Shame on your parents and the child psychologist for helping in your gender brainwashing. This is the problem in society. Seven year old kids should not even be thinking about this shit. So glad I’m never having kids.
gotta agree with freddie on this one, how on earth do you come to that conclusion at 7. at that age you should be learning your abc's not your lgbt's. what a world we live in.
at the risk of a meme: "why not both?"

seriously i don't understand this question. maybe older generations just weren't that self aware or something but i always knew i was a girl and i knew that there were others like me. i wasn't even the only trans kid in my school. its not like this is something we LEARN, it's something we are. i just expressed it.its not like i woke up at age 7 and said "this is who i am" i always knew. even my sister when my mom brought me home from the hospital thought i was a girl

look, i get that a lot of this gender stuff was and sometimes still is repressed and my mom wasn't too thrilled at first but she learned she could be doing more harm than good trying to shame me out of it. it also could have just been a phase i was going through like a lot of kids do (and most do not become trans).

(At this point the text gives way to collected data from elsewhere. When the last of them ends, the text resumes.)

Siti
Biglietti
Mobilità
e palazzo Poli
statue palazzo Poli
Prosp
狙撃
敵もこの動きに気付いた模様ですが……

my parents told me they just wanted me to be happy and healthy so i got to explore girlhood, i was even a girl scout (western washington girl scouts accepted me even before they announced their policy to allow transgirls to be girl scouts). and yes i sold cookies, a lot of them! lol

my family is proud of me, i just graduate with a 4 year degree in a STEM field and will be going to grad school at some point. i don't think i would have made it to my 15th birthday had i not been allowed to be myself. i was pretty sad when i was forced to be present as a boy, that's why we ended up seeing a child psychologist in the first place.